_EXTRACT TO READ:_
'''

Welcome back to the roundtable, in which Treble’s writers engage in a casual discussion on music, pop culture and our relation to both. Got a question for us? Feel free to send it over to [email protected] with the subject “Roundtable topic.”

This week’s topic: Every year we obsessively concentrate our efforts into what music we enjoyed most that was released throughout the year, so it’s only natural we give ourselves an opportunity to reflect on the other music that found our ears. So why not share what we discovered: What older music did you discover in 2019?

Tyler Dunston: I revisited Elvis Presley’s self-titled 1956 record this year, part of an effort to give more time to musicians that loom so large in the dubious rock canon that it’s somehow easy to neglect their actual music. It was one of those records I’d heard before without actually hearing it. This year I gave it the time it deserved—it’s a phenomenal record, and not just because it’s Elvis and you should listen to it. Its effect on me likely has to do with the fact that I listened to it at night, full moon coming in the windows of the apartment. Is this the ideal vibe for listening to Elvis? Yes, it turns out. The record is filled with longing, from Elvis’s jaunty spin on “One Sided Love Affair” to the lovesick howling on “Tryin’ to Get to You.” However, it was his absolutely wrenching rendition of “Blue Moon,” which floored me. I’m lying down in bed on an eerily quiet night, looking at the moon, and Elvis, the King of Rock and Roll, is practically weeping in my ears, in a quavering falsetto that’s impossible to shake from memory.

Jeff Terich: I’ve long known of the existence of Terry Callier’s What Color Is Love, primarily because of the cover art depicting a nude woman in a chair, smoking, looking contemplative—intriguing for the evocative and complicated mood it conveys. But for some reason I never actually listened to it until this year during a deep dive leading up to our Best Albums of the ’70s feature. Hearing the gorgeously lush arrangement and emotionally charged soul of opening track “Dancing Girl” made me look at the past decade or so of my life with a Gob Bluth “I’ve made a huge mistake” expression. Frankly, I was astonished at just how gorgeous that one song was, and for that matter how ambitious and strange—it felt like Gil Scott-Heron’s jazzier material produced by David Axelrod, which on paper seems like a crate-digger’s dream. It gets funkier too, like in “You Goin’ Miss Your Candyman”, but what stands out most is the rich layers of sound in Callier’s songs, as much jazz as R&B, as much orchestration as songwriting. Nobody ever really knew what to call Callier’s music, and that’s part of why it’s amazing.

'''

_WHAT YOU ARE ASKED TO DO:_ Which song titles are named in the roundtable discussion above?

(Point correspondence tracking data)
'''

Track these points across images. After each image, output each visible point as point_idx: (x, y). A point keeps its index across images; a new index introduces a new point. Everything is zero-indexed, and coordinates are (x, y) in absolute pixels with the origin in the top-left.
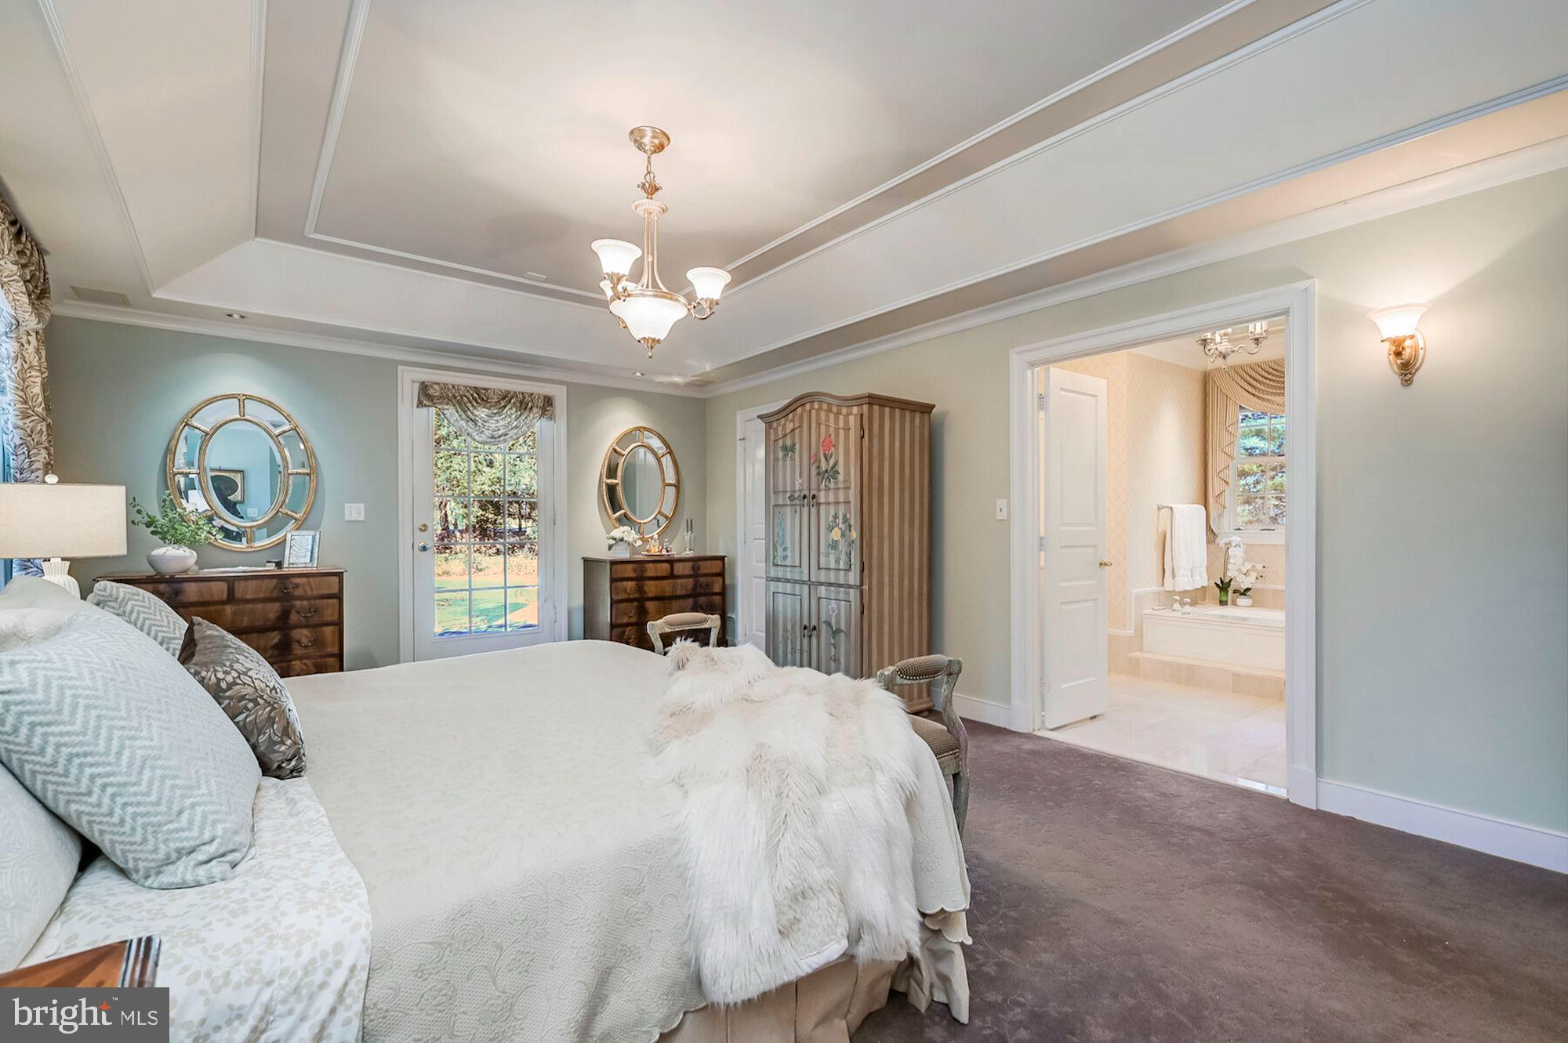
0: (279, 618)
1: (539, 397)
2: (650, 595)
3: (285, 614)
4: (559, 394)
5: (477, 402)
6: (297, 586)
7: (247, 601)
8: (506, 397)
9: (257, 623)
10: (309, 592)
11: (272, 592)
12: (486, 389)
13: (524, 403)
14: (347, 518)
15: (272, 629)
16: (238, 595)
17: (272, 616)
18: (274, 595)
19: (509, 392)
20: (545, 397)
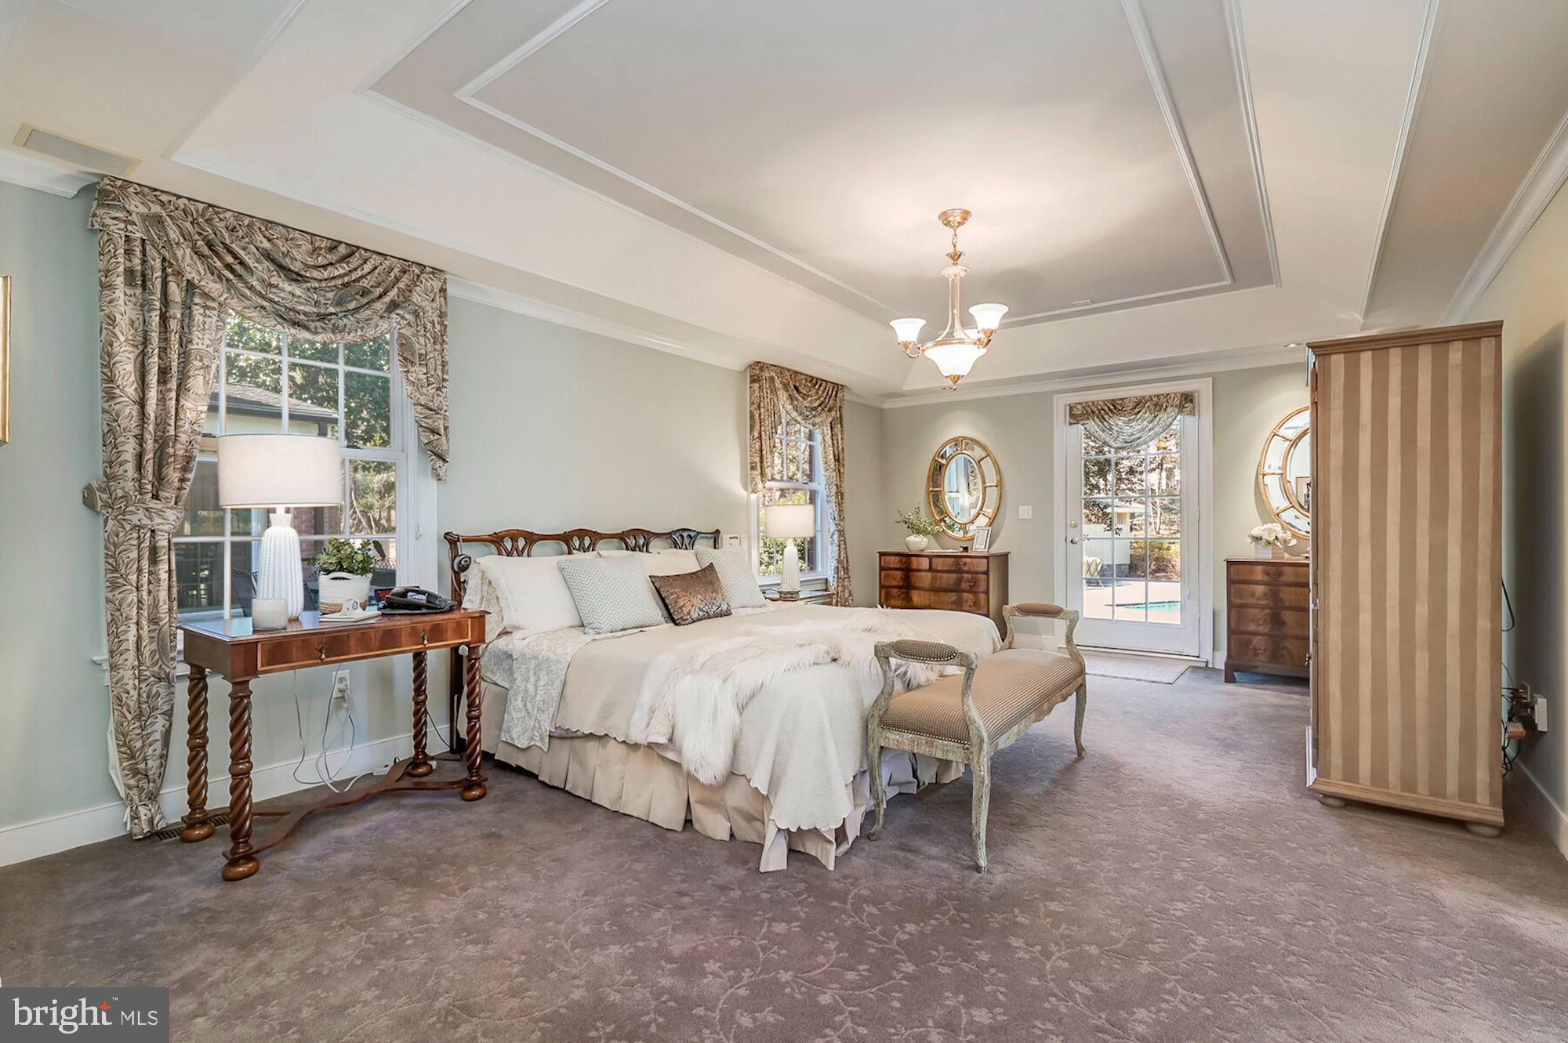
0: (955, 584)
1: (1176, 396)
2: (1287, 604)
3: (959, 581)
4: (1203, 388)
5: (1112, 412)
6: (965, 564)
7: (939, 571)
8: (1140, 404)
9: (943, 586)
10: (972, 569)
11: (952, 566)
12: (1122, 399)
13: (1158, 404)
14: (1021, 517)
15: (951, 591)
16: (934, 567)
17: (951, 582)
18: (953, 568)
19: (1144, 397)
20: (1182, 394)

'''

_RESPONSE BOX:_
"One Sided Love Affair"
"Tryin' to Get to You"
"Blue Moon"
"Dancing Girl"
"You Goin' Miss Your Candyman"